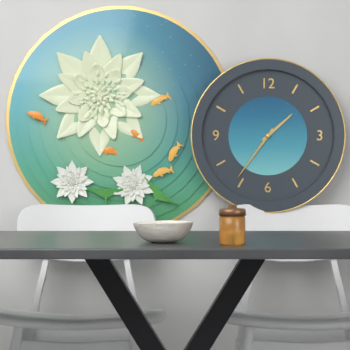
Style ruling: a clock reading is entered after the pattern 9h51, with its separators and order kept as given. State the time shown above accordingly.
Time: 1h36
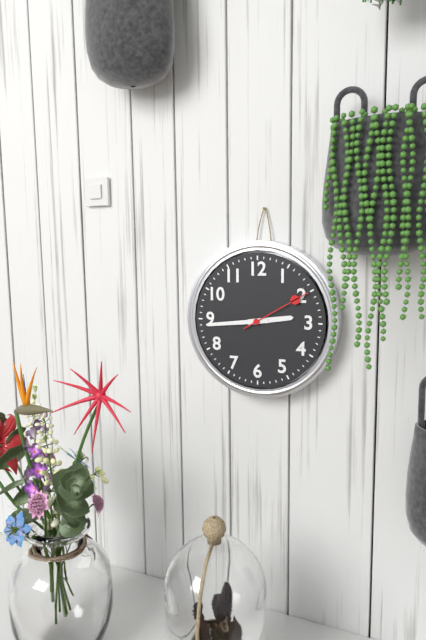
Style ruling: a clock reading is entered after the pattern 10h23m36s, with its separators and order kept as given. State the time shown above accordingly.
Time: 2h44m10s
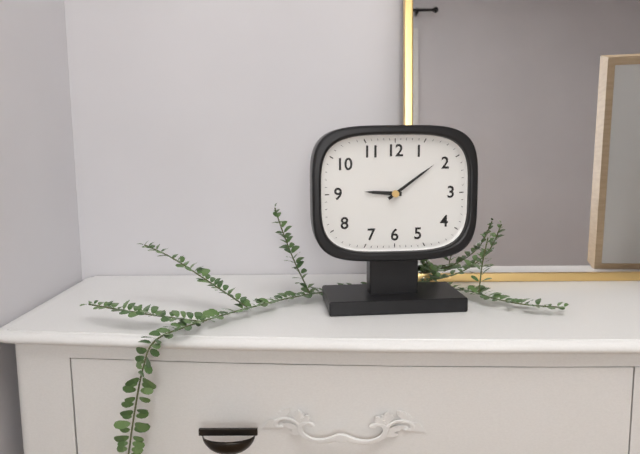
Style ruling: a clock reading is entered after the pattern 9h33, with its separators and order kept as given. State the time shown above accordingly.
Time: 9h09
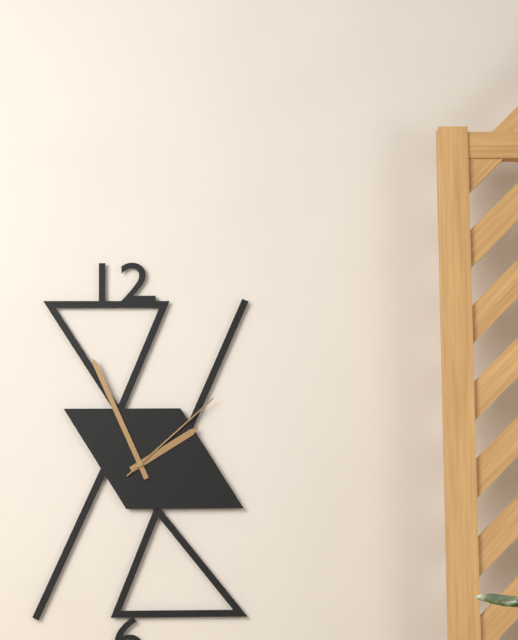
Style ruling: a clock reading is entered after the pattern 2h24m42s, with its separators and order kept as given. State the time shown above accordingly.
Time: 1h56m08s
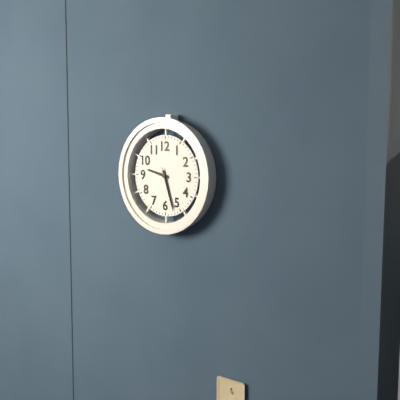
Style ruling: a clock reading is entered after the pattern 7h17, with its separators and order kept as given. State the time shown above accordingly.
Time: 9h27
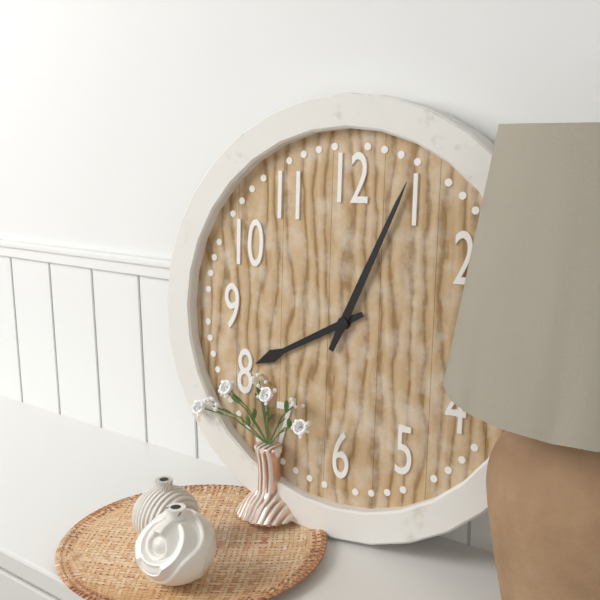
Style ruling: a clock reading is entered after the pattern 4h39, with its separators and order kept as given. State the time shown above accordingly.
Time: 8h04
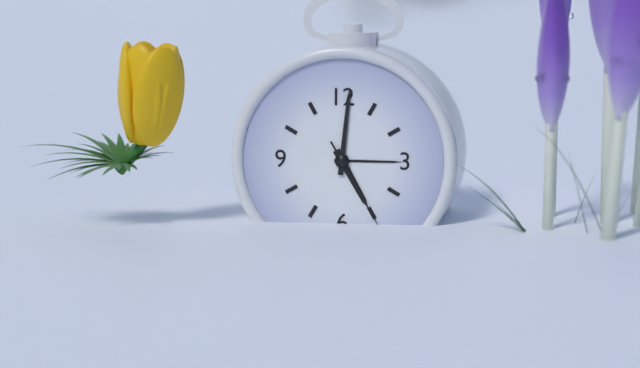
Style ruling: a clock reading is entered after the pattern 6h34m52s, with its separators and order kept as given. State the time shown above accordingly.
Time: 5h01m25s
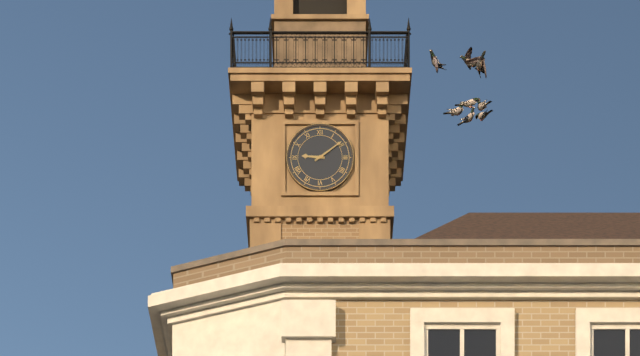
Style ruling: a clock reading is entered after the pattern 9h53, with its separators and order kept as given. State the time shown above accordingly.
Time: 9h09
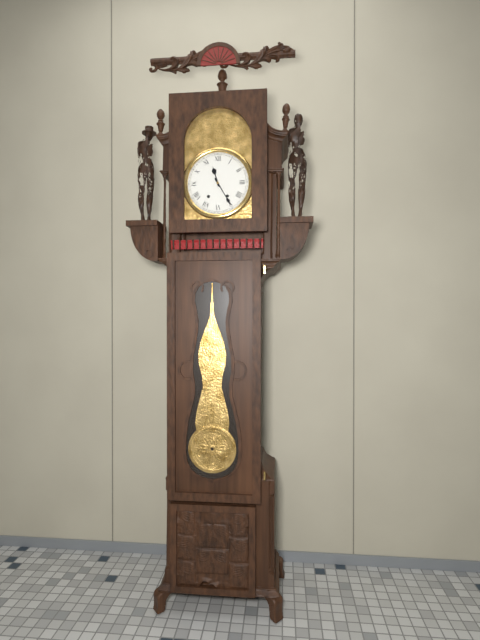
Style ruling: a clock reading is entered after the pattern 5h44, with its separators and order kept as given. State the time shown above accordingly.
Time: 11h25
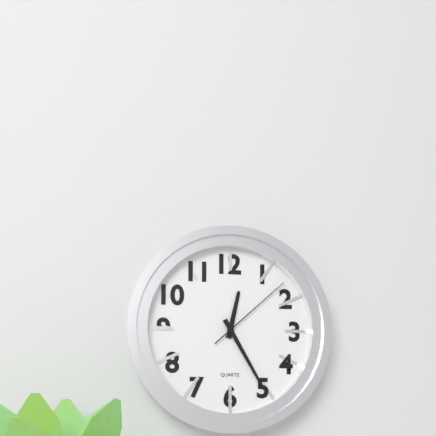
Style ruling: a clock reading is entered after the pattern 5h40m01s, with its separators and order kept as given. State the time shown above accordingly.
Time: 12h25m08s
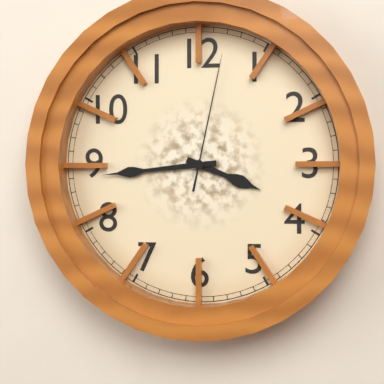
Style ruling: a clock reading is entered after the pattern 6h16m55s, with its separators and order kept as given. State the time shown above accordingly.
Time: 3h44m02s
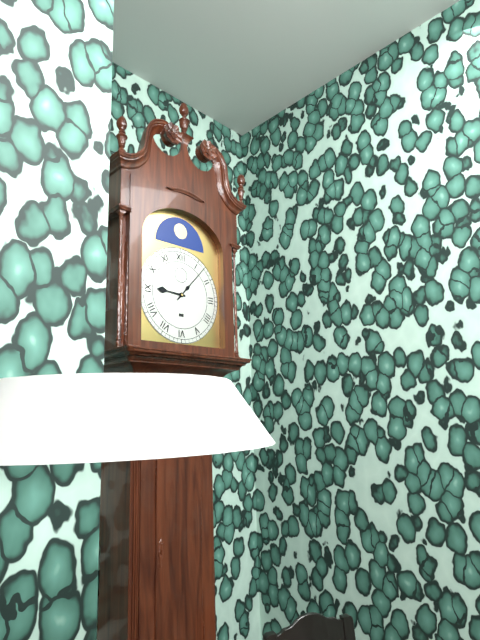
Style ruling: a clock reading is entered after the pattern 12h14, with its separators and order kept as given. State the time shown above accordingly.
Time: 9h07
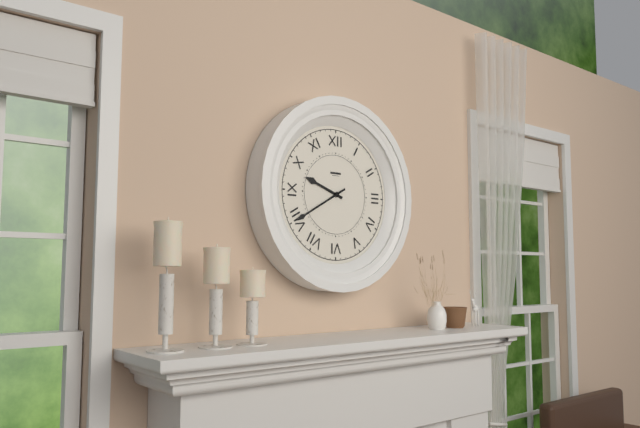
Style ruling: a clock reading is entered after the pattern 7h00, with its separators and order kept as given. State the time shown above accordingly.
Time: 9h40
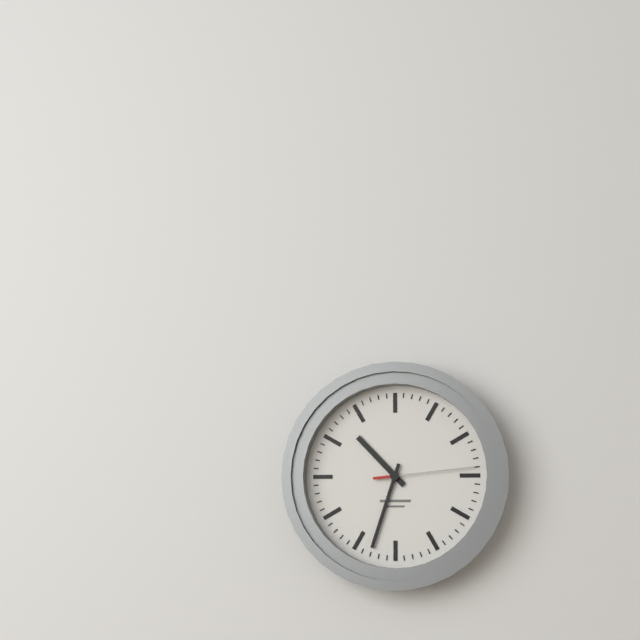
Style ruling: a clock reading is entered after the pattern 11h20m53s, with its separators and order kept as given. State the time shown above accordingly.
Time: 10h33m14s
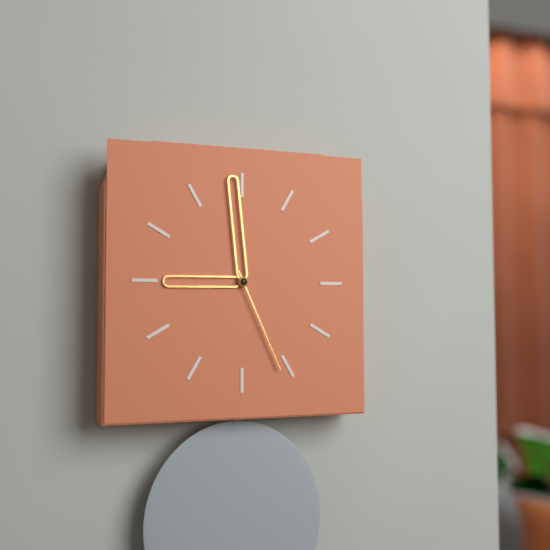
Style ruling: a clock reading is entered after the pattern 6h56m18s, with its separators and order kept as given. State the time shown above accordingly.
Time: 8h59m26s
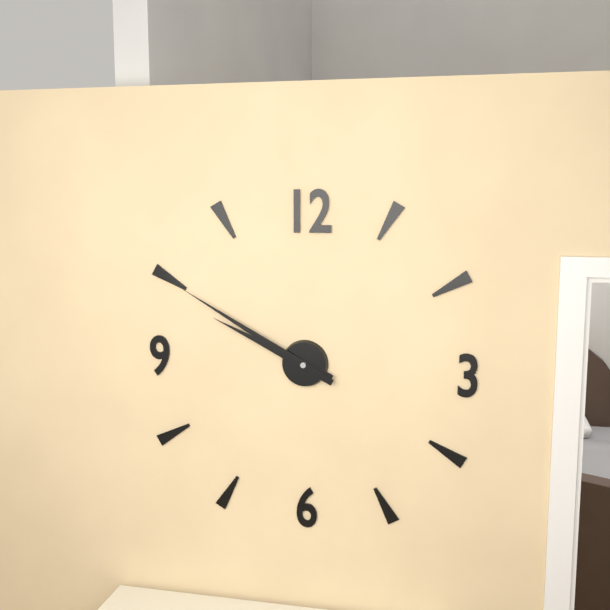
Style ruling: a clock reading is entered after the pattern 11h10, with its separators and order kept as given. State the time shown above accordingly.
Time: 9h50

*WORK TO BE COMPLETED*
Can you render all of the data above as a JSON list of strings, one string per line, leaving out blank lines and the pictures?

*RESULT OF THIS TASK*
[
  "Style ruling: a clock reading is entered after the pattern 9h51, with its separators and order kept as given. State the time shown above accordingly.",
  "Time: 1h36",
  "Style ruling: a clock reading is entered after the pattern 10h23m36s, with its separators and order kept as given. State the time shown above accordingly.",
  "Time: 2h44m10s",
  "Style ruling: a clock reading is entered after the pattern 9h33, with its separators and order kept as given. State the time shown above accordingly.",
  "Time: 9h09",
  "Style ruling: a clock reading is entered after the pattern 2h24m42s, with its separators and order kept as given. State the time shown above accordingly.",
  "Time: 1h56m08s",
  "Style ruling: a clock reading is entered after the pattern 7h17, with its separators and order kept as given. State the time shown above accordingly.",
  "Time: 9h27",
  "Style ruling: a clock reading is entered after the pattern 4h39, with its separators and order kept as given. State the time shown above accordingly.",
  "Time: 8h04",
  "Style ruling: a clock reading is entered after the pattern 6h34m52s, with its separators and order kept as given. State the time shown above accordingly.",
  "Time: 5h01m25s",
  "Style ruling: a clock reading is entered after the pattern 9h53, with its separators and order kept as given. State the time shown above accordingly.",
  "Time: 9h09",
  "Style ruling: a clock reading is entered after the pattern 5h44, with its separators and order kept as given. State the time shown above accordingly.",
  "Time: 11h25",
  "Style ruling: a clock reading is entered after the pattern 5h40m01s, with its separators and order kept as given. State the time shown above accordingly.",
  "Time: 12h25m08s",
  "Style ruling: a clock reading is entered after the pattern 6h16m55s, with its separators and order kept as given. State the time shown above accordingly.",
  "Time: 3h44m02s",
  "Style ruling: a clock reading is entered after the pattern 12h14, with its separators and order kept as given. State the time shown above accordingly.",
  "Time: 9h07",
  "Style ruling: a clock reading is entered after the pattern 7h00, with its separators and order kept as given. State the time shown above accordingly.",
  "Time: 9h40",
  "Style ruling: a clock reading is entered after the pattern 11h20m53s, with its separators and order kept as given. State the time shown above accordingly.",
  "Time: 10h33m14s",
  "Style ruling: a clock reading is entered after the pattern 6h56m18s, with its separators and order kept as given. State the time shown above accordingly.",
  "Time: 8h59m26s",
  "Style ruling: a clock reading is entered after the pattern 11h10, with its separators and order kept as given. State the time shown above accordingly.",
  "Time: 9h50"
]